Anise flavoured chervil

If you haven’t planted your chervil yet, now is a good time to do so.  Chervil, Anthriscus cerefolium, is a soft, tender annual herb with dainty, bright green, fern-like leaves and tiny white flowers in umbrella shaped heads. Flowers are followed by long thin black seeds. The leaves have a sweet anise flavour. Plants grow to about 40cm high and 30cm across and you can start harvesting leaves about 5 weeks after sowing seed.

Chervil leaves

Finely-cut chervil leaves

Chervil flower

The creamy white chervil flower

Herbs in a vertical garden

Chervil is in the middle second from the bottom

Chervil thrives in cooler climates and prefers a semi-shaded position in humus-rich soil with plenty of water during hot dry weather. Under a deciduous trees is a good position because it will get shade in summer but sun in winter. If you are worried about it having to compete with the tree for nutrients, then plant it in a pot. Chervil does not like to be transplanted so grow it from seed sown where it is to grow in autumn or early spring. In humid regions plant in autumn. Seed must be fresh as it doesn’t doesn’t stay fertile for long. Also soil needs to be kept moist but not too wet. Leaves turn red and plants can die when they get too much sun or dry out.
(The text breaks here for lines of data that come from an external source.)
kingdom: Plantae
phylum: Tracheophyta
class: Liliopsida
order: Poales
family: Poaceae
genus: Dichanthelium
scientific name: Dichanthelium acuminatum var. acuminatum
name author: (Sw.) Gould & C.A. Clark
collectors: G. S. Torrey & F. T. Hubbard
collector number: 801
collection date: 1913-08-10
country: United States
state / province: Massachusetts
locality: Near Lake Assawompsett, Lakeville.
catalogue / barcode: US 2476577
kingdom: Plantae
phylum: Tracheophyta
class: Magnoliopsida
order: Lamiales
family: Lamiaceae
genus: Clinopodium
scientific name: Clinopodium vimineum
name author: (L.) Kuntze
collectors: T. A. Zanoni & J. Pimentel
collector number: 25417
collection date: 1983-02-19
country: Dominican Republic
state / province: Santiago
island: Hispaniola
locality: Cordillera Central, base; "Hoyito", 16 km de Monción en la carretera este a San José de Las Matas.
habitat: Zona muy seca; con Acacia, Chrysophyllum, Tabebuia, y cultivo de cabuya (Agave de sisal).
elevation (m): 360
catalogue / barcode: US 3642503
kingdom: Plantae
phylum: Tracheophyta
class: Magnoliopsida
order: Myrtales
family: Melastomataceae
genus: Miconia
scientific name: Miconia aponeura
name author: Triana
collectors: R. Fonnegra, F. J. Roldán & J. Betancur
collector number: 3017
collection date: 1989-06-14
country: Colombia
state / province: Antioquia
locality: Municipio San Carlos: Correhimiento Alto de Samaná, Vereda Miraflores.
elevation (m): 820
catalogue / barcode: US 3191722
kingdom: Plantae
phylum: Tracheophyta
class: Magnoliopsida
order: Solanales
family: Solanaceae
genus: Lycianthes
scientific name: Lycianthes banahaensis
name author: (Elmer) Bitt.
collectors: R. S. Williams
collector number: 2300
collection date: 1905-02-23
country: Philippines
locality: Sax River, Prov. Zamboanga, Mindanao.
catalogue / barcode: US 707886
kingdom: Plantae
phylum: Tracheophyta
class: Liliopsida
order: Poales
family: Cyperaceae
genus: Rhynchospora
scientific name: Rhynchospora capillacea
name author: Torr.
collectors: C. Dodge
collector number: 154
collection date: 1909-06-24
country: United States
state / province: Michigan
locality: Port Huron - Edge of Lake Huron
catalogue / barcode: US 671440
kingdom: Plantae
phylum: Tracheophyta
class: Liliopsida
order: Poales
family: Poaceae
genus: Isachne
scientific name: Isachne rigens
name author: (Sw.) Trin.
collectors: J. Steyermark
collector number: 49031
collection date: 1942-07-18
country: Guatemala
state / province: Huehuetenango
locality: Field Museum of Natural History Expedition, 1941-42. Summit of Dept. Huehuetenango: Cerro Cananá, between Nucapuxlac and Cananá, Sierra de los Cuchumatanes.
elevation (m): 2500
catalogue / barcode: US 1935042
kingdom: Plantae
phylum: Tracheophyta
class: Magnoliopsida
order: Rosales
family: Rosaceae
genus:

Once you’ve got used to using chervil, you will probably want to grow it all year round so sow seeds every couple of months to ensure a regular supply.

The subtle anise flavour combines beautifully with chives, parsley and tarragon to make the classic French combination known as fines herbes. This is used with sauces, eggs and grilled meat and fish. But its also delicious on its own added to an omelette or stirred into ricotta cheese and eaten on a biscuit.